+++ 给定文本

Binary Search Tree Iterator

Implement an iterator over a binary search tree (BST). Your iterator will be initialized with the root node of a BST.

Calling next() will return the next smallest number in the BST.

Note: next() and hasNext() should run in average O(1) time and uses O(h) memory, where h is the height of the tree.

一道设计题，让我们设计一个数据结构，next方法返回二叉搜索树中最小的元素，hasNext方法判断是否还有元素，时间复杂度为O(1), 空间复杂为O(h), h为二叉树的高度。空间复杂度为h是给我们很好的提示，我们可以用堆栈来只存储左子树，这样就能保证空间复杂度为O(h)。每当next操作之后，我们检查当前节点的右子树是否为空，如果不为空就把右子树中的左子树压栈，这样在next操作时动态更新堆栈的内容。hasNext方法在堆栈为空的时候返回false，不为空的时候返回true。代码如下：

/**
 * Definition for binary tree
 * public class TreeNode {
 *     int val;
 *     TreeNode left;
 *     TreeNode right;
 *     TreeNode(int x) { val = x; }
 * }
 */

public class BSTIterator {
    private Stack<TreeNode> stack;
    
    public BSTIterator(TreeNode root) {
        stack = new Stack<TreeNode>();
        while(root != null) {
            stack.push(root);
            root = root.left;
        }
    }

    /** @return whether we have a next smallest number */
    public boolean hasNext() {
        if(stack.isEmpty()) return false;
        return true;
    }

    /** @return the next smallest number */
    public int next() {
        TreeNode cur = stack.pop();
        int result = cur.val;
        cur = cur.right;
        while(cur != null) {
            stack.push(cur);
            cur = cur.left;
        }
        return result;
    }
}

/**
 * Your BSTIterator will be called like this:
 * BSTIterator i = new BSTIterator(root);
 * while (i.hasNext()) v[f()] = i.next();
 */

++++++

▸ 练习目标
列出上文中 TreeNode 类定义所声明的全部成员变量，并注明各自的类型。

+++ 提取数据

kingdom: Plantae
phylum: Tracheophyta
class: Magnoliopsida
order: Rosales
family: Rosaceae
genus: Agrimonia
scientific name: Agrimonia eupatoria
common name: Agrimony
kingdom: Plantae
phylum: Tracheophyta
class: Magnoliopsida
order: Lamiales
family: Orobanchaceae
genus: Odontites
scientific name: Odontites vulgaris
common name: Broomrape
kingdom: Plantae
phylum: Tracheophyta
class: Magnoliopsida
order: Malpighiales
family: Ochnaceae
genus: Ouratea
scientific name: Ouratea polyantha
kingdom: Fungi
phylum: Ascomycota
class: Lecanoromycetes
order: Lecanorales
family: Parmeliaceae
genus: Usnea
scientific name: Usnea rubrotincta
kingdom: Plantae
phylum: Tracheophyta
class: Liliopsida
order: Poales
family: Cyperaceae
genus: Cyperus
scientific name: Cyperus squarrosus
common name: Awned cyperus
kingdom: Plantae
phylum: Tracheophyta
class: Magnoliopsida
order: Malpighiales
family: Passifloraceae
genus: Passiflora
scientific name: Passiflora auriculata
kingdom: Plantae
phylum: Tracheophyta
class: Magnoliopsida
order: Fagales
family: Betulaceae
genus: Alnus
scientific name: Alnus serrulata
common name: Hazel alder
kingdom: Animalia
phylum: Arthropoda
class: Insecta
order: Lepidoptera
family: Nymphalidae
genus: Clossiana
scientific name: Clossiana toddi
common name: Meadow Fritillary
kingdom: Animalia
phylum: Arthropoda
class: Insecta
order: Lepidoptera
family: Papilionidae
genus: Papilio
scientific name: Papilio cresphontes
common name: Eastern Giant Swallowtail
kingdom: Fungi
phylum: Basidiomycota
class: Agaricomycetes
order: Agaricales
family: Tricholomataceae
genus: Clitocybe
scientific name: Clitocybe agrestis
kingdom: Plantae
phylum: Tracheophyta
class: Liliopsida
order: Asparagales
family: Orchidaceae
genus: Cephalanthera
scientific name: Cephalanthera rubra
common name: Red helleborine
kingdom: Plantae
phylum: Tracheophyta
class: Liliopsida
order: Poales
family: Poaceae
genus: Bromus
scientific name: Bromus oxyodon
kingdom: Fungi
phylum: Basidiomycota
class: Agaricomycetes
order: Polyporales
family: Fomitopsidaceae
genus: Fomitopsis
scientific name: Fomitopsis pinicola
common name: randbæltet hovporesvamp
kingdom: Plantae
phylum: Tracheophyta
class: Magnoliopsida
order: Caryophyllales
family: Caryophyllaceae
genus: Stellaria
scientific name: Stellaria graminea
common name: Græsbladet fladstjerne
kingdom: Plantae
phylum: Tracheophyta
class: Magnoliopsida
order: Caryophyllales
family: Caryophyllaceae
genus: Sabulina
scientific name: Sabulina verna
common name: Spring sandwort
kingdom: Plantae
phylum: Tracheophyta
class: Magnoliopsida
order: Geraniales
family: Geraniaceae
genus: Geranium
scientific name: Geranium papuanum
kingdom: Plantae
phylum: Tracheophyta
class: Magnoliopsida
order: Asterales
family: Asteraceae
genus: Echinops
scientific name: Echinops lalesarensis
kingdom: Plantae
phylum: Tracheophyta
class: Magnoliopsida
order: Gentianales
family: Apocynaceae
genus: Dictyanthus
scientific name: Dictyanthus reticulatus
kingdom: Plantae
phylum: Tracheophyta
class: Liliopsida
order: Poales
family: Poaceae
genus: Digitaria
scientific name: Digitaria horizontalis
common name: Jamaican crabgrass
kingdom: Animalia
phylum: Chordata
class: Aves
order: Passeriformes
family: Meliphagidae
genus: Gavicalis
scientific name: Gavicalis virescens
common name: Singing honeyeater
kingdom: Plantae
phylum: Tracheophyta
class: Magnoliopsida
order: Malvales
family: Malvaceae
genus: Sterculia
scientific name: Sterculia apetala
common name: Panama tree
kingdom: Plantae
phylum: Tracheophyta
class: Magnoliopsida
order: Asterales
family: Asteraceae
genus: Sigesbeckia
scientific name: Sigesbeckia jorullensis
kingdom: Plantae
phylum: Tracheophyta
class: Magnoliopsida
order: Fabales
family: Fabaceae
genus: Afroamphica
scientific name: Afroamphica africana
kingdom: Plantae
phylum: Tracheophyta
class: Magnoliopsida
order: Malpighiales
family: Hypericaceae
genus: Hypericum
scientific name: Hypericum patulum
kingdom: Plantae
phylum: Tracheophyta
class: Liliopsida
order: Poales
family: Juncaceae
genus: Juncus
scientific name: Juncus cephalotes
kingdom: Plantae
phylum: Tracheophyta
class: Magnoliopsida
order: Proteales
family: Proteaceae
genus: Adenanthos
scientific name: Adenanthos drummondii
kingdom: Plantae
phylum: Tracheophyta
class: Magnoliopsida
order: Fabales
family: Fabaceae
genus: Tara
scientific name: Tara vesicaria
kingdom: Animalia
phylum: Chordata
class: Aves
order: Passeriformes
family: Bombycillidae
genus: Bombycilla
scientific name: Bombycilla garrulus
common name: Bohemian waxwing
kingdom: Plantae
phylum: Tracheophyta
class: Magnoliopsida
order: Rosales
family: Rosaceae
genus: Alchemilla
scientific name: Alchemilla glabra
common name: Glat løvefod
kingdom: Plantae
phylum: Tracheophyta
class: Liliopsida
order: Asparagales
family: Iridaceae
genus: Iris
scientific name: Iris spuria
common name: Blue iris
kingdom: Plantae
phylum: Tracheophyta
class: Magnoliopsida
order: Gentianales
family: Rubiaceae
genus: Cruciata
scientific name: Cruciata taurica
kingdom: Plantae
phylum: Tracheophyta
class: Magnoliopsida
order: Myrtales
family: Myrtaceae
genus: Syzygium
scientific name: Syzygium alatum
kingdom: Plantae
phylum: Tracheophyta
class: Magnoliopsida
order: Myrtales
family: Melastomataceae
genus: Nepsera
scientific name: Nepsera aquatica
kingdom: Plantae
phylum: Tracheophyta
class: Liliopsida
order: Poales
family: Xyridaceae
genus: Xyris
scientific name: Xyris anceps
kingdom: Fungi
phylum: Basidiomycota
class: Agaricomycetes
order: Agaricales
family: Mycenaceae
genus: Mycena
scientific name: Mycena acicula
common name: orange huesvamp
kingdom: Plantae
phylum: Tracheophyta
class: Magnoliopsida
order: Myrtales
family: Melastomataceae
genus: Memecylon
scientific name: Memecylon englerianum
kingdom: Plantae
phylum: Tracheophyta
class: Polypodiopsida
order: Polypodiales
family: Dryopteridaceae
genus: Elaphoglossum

++++++

▸ 练习解答
- val：int
- left：TreeNode
- right：TreeNode